### [TASKS TO PERFORM]
a) According to the season ticket post, how large is the general reduction the club is offering on 2008/9 prices?
b) Transcribe the season ticket post from "They are offering" up to and including "season ticket sales.".

### [DOCUMENT EXCERPT]
[Start of section]
Friday, April 03, 2009

Season's Greetings

The club today announced its season ticket pricing policy for next season.

They are offering two forms of related incentives:

1. A general £50 reduction on 2008/9 prices (except for the cheapest seats in the Lower North, which remain unchanged); and

2. A punishing and 'guaranteed' minimum cost of 23 equivalent match-by-match tickets, to encourage the purchase of a season ticket.

I think the club has a confused view of its support base, and that its policy will not only fail to maximise revenues (its stated aim), but will also fail to maximise attendances (a potential key contributing factor to the team's success).

I have often argued that the seven consecutive years of Premiership football from 2000-2007, may lead the Board to overestimate its core support, if it extrapolates too much from season ticket sales.

When The Valley was sold out for every single Premiership game, a season ticket was almost a pre-requisite for those casual (but still somewhat committed) fans who wished to guarantee a seat at the glamour matches.

By way of example, even after I'd moved to New York on a permament basis, I retained a season ticket in 2005/6 and 2006/7. Once relegation guaranteed a less than full stadium, there was no reason to renew it.

Although my non-commitment was purely a continental issue, it was at this point that the first wave of non-renewals kicked in because match-by-match availability was now assured.

Season ticket sales have held up well in both seasons post-relegation, because it was reasonable to expect the team would be somewhat competitive on both occasions. Moreover the club offered a free Premiership ticket if successful, a smart but ultimately irrelevant ruse.

However with League One football now upon us, and with no equivalent Premiership offer on the table, the next wave of non-renewals will kick in almost regardless. Thus I think the club has tried to get too cute with its pricing, and unnecessarily so.

In my view, the demand function for 2009/10 season tickets will resemble the chart I have constructed above. It assumes for simplification that there is only one single season ticket price, and that the equivalent match-by-match cost is £20 per game, or £460 per season.

Ignoring visiting supporters for the timebeing, the club could probably fill The Valley entirely with Charlton fans if it charged around £80 for a season ticket.

This would probably be too much to entice the merely curious, but low enough to attract all fans from the most casual to the fanatical (whether or not they all turned up is a different matter of course).

However at £80 per ticket, the club's match ticket revenue would be a mere £2.1million for the entire season, compared to more than £8million in 2007/8 from 'ticket income and matchday activities.'

As the price rises from £80 however, demand falls very rapidly (as the casual fans are disincentivised) until it begins to stabilise around £150 at the 12,000 or so mark.

Interestingly in my view, demand then falls only slowly as the price rises, until it approaches the £460 mark at which point there is no financial incentive to renew (although there may be non-financial incentives such as the surety that you will be able to sit with friends etc..).
[End of section]
### [Stored data entries]
[Start of section]
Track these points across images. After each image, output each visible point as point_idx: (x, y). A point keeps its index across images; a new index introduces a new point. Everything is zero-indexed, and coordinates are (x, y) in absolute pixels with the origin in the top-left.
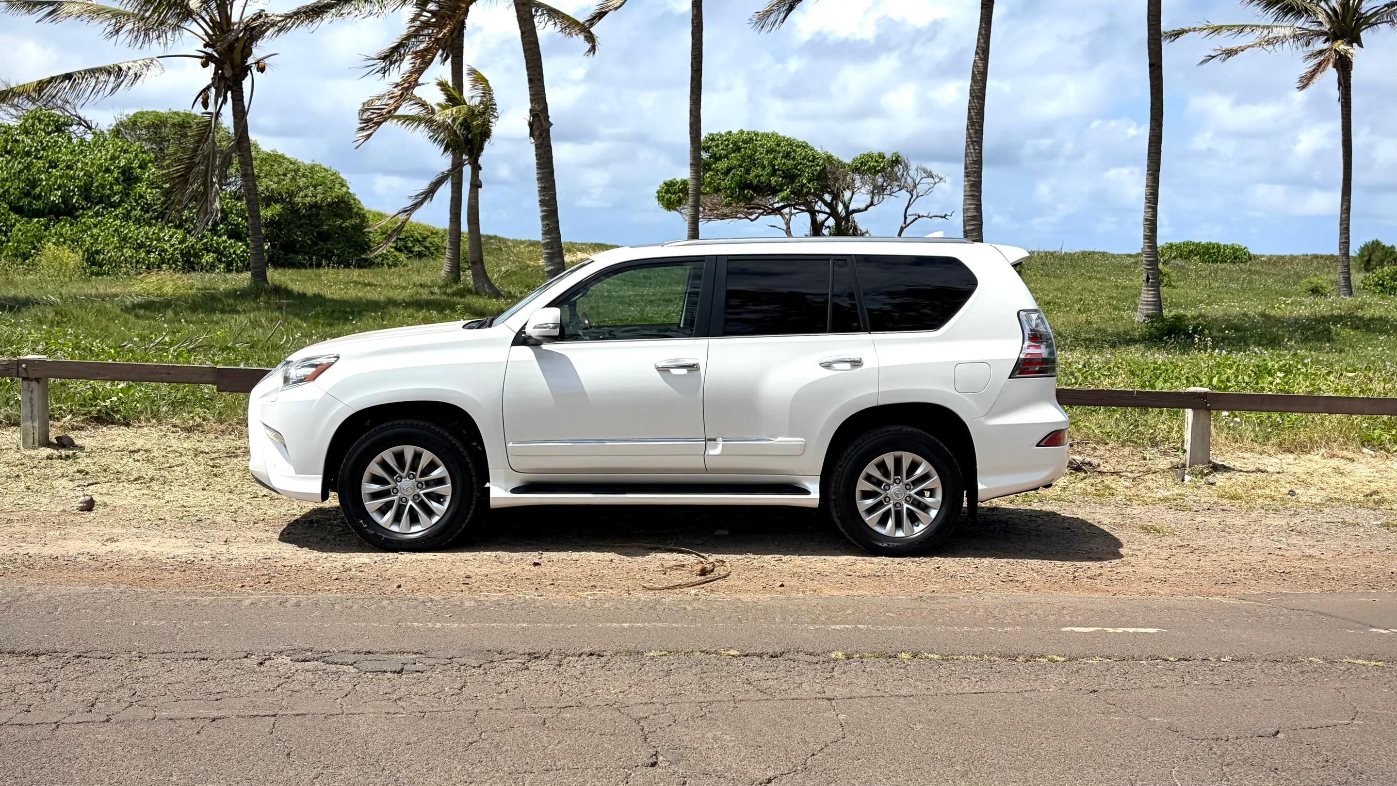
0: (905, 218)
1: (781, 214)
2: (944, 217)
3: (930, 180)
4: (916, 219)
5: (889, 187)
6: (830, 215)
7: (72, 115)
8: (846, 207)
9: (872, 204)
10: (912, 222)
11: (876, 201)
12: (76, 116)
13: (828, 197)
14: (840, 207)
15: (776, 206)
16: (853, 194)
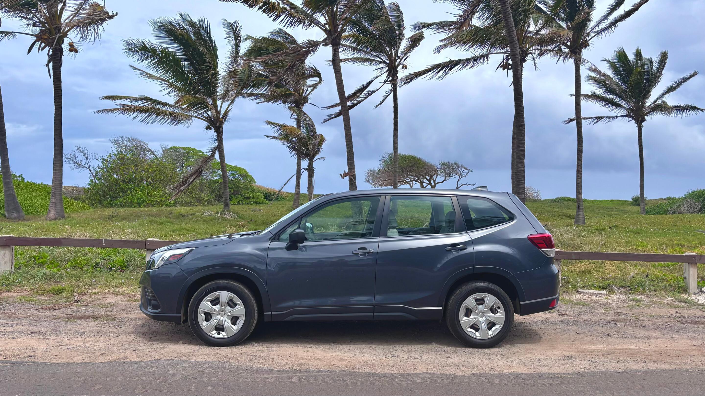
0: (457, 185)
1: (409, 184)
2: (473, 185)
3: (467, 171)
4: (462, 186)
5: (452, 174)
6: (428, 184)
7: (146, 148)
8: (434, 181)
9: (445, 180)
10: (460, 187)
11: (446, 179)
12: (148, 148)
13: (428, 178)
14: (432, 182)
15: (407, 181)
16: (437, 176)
[End of section]
### [YOUR RESPONSES]
a) £50, except for the cheapest seats in the Lower North, which remain unchanged.

b)
They are offering two forms of related incentives:

1. A general £50 reduction on 2008/9 prices (except for the cheapest seats in the Lower North, which remain unchanged); and

2. A punishing and 'guaranteed' minimum cost of 23 equivalent match-by-match tickets, to encourage the purchase of a season ticket.

I think the club has a confused view of its support base, and that its policy will not only fail to maximise revenues (its stated aim), but will also fail to maximise attendances (a potential key contributing factor to the team's success).

I have often argued that the seven consecutive years of Premiership football from 2000-2007, may lead the Board to overestimate its core support, if it extrapolates too much from season ticket sales.